• _PAGE_
- - -
October 8, 2016 07:59 AM

Xcape Dance Company presented X last night, at the Hult Center’s Soreng Theatre. Artistic director and choreographer Vanessa Fuller offered a high-energy evening, with her own company, and visiting guests.

            The first half of the program’s highlights included a salsa number, well-executed by Jenna Trotter and her partner. Nathan Boozer’s Work Dance Company made a splash with Pitbull, featuring Boozer himself on a leash. Ari Zreliak-Hoban and Cindy Zreliak’s ZAPP offered a cheeky entrée to HipHop. And the Dance Factory had fun with their tribute to Michael Jackson, with choreography by Roshny Bhakta.

            Fuller’s work is confident and stylish, as evidenced in Candy, and All About Dat Booty. Her dancers, of varying ability and technique, all work hard for her, expressing exuberance and joy of movement.

            Pieces, a group number featuring singer Isaac Turner and a projected film, suffered a bit from staging issues, as the various components fought for primacy.

            Singer Shelby Trotter brought the exciting element of live music to the stage for Latch,and while her performance took a few pitches, it was earnest and complimentary to the dancer’s freestyle explorations.

            Mason King’s solo was the standout in the first half. Thoughtful, compelling, and with an inherent structure.

            After intermission, Fuller offered her version of Cell block Tango, from the 1975 musical Chicago. Bob Fosse left some pretty big shoes to fill, and the question is: Do we imitate his unmistakable style, or do our own thing? Well-danced, this piece somehow felt disjointed, like a combination of sexy pedestrian movement, and dance tricks.
- - -
• _SUPPLIED DATA_
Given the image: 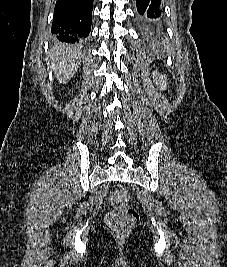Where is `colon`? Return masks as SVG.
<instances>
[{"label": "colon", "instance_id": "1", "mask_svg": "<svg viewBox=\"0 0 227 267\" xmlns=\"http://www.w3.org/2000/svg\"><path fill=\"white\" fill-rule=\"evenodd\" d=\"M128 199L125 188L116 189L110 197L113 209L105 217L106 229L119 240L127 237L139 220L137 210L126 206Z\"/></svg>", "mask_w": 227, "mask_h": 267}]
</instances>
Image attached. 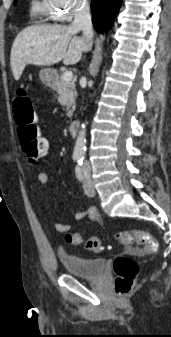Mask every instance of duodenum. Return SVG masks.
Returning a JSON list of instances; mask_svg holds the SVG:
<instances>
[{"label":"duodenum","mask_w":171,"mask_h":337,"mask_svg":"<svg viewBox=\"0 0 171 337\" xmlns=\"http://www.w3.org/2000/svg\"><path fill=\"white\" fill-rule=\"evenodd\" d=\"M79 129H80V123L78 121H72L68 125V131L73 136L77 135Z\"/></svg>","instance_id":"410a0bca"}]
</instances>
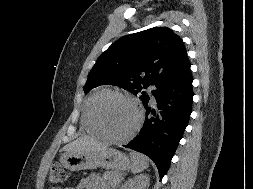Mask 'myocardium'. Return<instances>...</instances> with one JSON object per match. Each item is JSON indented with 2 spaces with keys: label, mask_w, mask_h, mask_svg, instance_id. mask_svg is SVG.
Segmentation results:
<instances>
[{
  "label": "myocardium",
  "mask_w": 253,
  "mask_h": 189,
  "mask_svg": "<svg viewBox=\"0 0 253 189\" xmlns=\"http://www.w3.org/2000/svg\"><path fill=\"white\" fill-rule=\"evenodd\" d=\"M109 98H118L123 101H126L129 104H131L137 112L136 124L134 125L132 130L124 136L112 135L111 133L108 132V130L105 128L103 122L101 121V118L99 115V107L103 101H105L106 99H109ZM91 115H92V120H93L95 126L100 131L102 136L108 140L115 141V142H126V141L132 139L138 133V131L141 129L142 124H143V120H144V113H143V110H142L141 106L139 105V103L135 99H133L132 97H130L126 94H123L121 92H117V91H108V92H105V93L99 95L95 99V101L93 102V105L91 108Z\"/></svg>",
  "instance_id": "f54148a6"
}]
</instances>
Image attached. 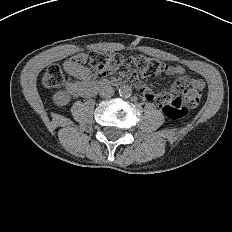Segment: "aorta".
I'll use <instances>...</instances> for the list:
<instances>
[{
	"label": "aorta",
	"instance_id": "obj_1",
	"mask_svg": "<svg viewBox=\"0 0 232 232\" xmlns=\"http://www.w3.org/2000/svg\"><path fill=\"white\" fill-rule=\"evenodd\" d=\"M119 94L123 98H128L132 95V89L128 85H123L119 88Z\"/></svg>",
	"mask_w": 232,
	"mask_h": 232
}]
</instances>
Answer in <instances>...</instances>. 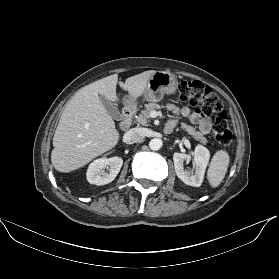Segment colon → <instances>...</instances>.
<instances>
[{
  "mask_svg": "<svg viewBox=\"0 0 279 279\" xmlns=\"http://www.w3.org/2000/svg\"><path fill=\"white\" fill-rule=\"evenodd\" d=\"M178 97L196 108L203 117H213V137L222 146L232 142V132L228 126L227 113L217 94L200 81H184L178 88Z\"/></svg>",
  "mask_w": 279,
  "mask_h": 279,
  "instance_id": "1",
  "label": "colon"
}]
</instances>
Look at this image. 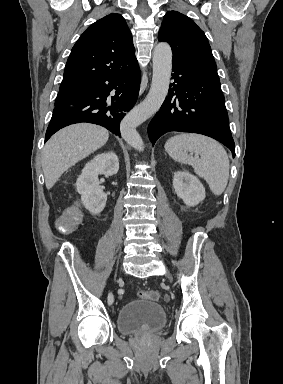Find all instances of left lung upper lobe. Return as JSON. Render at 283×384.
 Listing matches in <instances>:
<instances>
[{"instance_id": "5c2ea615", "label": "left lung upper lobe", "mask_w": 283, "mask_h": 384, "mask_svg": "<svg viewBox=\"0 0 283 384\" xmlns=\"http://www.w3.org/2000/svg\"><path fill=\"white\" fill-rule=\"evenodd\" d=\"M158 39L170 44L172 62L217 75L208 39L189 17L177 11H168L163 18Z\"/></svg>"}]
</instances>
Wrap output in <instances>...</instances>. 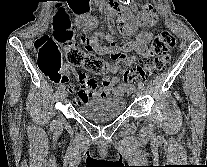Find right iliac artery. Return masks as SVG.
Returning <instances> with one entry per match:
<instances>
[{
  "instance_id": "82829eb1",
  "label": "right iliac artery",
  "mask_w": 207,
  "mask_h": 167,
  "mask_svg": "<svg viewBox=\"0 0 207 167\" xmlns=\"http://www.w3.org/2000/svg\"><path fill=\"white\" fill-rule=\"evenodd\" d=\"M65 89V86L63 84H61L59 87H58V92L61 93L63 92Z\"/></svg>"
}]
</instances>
- - -
• _WHAT TO DO_
- 1) List every dance company named in the dance review.
- 2) Proceed with the dance review, picking up after its last sentence.
The material has no connection to the dance review.

• _RESULTS OF THE EXERCISE_
- 1) Xcape Dance Company, Work Dance Company, ZAPP, the Dance Factory

- 2)
            Drops of Jupiter, along with Say Something in the first half, expressed a more lyrical side for Fuller, with younger dancers gamely delving into the balance, extension and form required.

            Flex offered Urchin by Angela Dunham, a meditation on shape and relationships.

             And throughout the second act, Fuller’s work expressed a variety of moods.  Her solo for a young dancer in Hot Note was lively and appropriate, for the dancer’s age, and abilities.

            (Note: Individual dancers have not been credited in the program, except where they were also choreographers.)

            Aesthetically, Fuller’s work is vibrant and fun, but throughout a whole evening, one sees the same recurring lexicon of moves that she relies on.

            And the overall effort seems to focus on creating a multitude of shorter pieces, rather than on developing any one piece beyond the length of a piece of popular music. Throughout, dancers mouth the lyrics to songs.

            Most pieces are in unison, which is difficult to pull off with a variety of technical levels, and front facing.

            Izikuala Huntley presented a solo last night that underscores his technical artistry, and strong musicality. It would be interesting to see what he would do with a group work.